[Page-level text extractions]
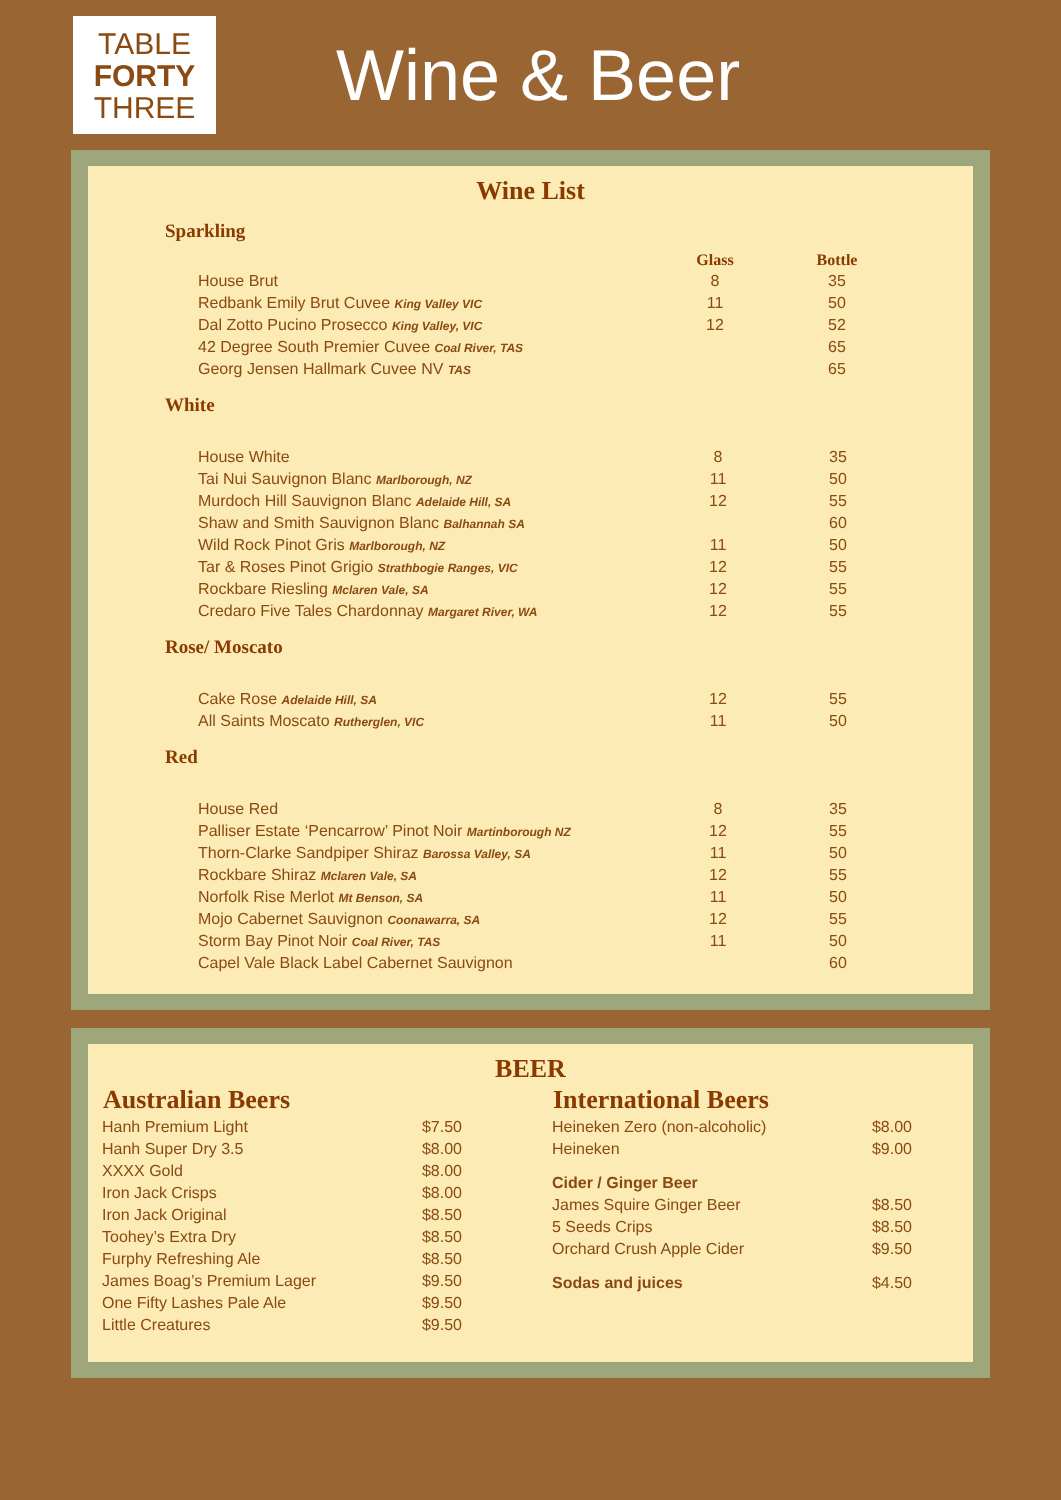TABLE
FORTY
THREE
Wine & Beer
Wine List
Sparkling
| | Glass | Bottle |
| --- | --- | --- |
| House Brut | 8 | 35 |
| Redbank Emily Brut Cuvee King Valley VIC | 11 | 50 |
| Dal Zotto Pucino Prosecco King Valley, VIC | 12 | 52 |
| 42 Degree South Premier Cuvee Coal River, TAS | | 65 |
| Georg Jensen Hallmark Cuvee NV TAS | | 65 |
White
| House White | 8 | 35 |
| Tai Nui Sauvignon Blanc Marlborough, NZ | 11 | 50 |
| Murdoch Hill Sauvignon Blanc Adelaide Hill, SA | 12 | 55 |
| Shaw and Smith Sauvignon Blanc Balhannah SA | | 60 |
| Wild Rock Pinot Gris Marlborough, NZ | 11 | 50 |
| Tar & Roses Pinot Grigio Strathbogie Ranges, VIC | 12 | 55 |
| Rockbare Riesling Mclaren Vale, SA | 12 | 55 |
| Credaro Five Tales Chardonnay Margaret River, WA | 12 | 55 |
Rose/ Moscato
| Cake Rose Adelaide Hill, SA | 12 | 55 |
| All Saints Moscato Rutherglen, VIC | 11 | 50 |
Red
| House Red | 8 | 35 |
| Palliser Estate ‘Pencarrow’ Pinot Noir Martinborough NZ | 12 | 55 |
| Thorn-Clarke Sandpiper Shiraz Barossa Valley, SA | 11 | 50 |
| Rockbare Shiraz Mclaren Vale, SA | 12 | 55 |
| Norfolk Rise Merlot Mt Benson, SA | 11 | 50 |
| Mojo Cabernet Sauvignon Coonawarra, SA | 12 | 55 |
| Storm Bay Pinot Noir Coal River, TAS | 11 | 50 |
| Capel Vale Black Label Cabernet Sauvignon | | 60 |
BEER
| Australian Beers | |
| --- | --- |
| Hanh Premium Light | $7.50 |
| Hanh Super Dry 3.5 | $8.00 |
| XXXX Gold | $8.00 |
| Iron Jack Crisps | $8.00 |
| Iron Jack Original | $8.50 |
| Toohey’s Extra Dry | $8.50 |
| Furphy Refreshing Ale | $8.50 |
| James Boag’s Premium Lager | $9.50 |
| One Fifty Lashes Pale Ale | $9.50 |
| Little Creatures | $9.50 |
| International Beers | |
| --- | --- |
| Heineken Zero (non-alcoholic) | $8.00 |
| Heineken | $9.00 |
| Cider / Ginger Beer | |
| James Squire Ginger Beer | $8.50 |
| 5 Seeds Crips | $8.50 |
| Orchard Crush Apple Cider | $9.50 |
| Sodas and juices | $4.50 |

-- Your task --
Repeat precisely the lines of the data starting at the one containing "White | 8 | 35 |", last line included.

-- Expected answer --
| House White | 8 | 35 |
| Tai Nui Sauvignon Blanc Marlborough, NZ | 11 | 50 |
| Murdoch Hill Sauvignon Blanc Adelaide Hill, SA | 12 | 55 |
| Shaw and Smith Sauvignon Blanc Balhannah SA | | 60 |
| Wild Rock Pinot Gris Marlborough, NZ | 11 | 50 |
| Tar & Roses Pinot Grigio Strathbogie Ranges, VIC | 12 | 55 |
| Rockbare Riesling Mclaren Vale, SA | 12 | 55 |
| Credaro Five Tales Chardonnay Margaret River, WA | 12 | 55 |
Rose/ Moscato
| Cake Rose Adelaide Hill, SA | 12 | 55 |
| All Saints Moscato Rutherglen, VIC | 11 | 50 |
Red
| House Red | 8 | 35 |
| Palliser Estate ‘Pencarrow’ Pinot Noir Martinborough NZ | 12 | 55 |
| Thorn-Clarke Sandpiper Shiraz Barossa Valley, SA | 11 | 50 |
| Rockbare Shiraz Mclaren Vale, SA | 12 | 55 |
| Norfolk Rise Merlot Mt Benson, SA | 11 | 50 |
| Mojo Cabernet Sauvignon Coonawarra, SA | 12 | 55 |
| Storm Bay Pinot Noir Coal River, TAS | 11 | 50 |
| Capel Vale Black Label Cabernet Sauvignon | | 60 |
BEER
| Australian Beers | |
| --- | --- |
| Hanh Premium Light | $7.50 |
| Hanh Super Dry 3.5 | $8.00 |
| XXXX Gold | $8.00 |
| Iron Jack Crisps | $8.00 |
| Iron Jack Original | $8.50 |
| Toohey’s Extra Dry | $8.50 |
| Furphy Refreshing Ale | $8.50 |
| James Boag’s Premium Lager | $9.50 |
| One Fifty Lashes Pale Ale | $9.50 |
| Little Creatures | $9.50 |
| International Beers | |
| --- | --- |
| Heineken Zero (non-alcoholic) | $8.00 |
| Heineken | $9.00 |
| Cider / Ginger Beer | |
| James Squire Ginger Beer | $8.50 |
| 5 Seeds Crips | $8.50 |
| Orchard Crush Apple Cider | $9.50 |
| Sodas and juices | $4.50 |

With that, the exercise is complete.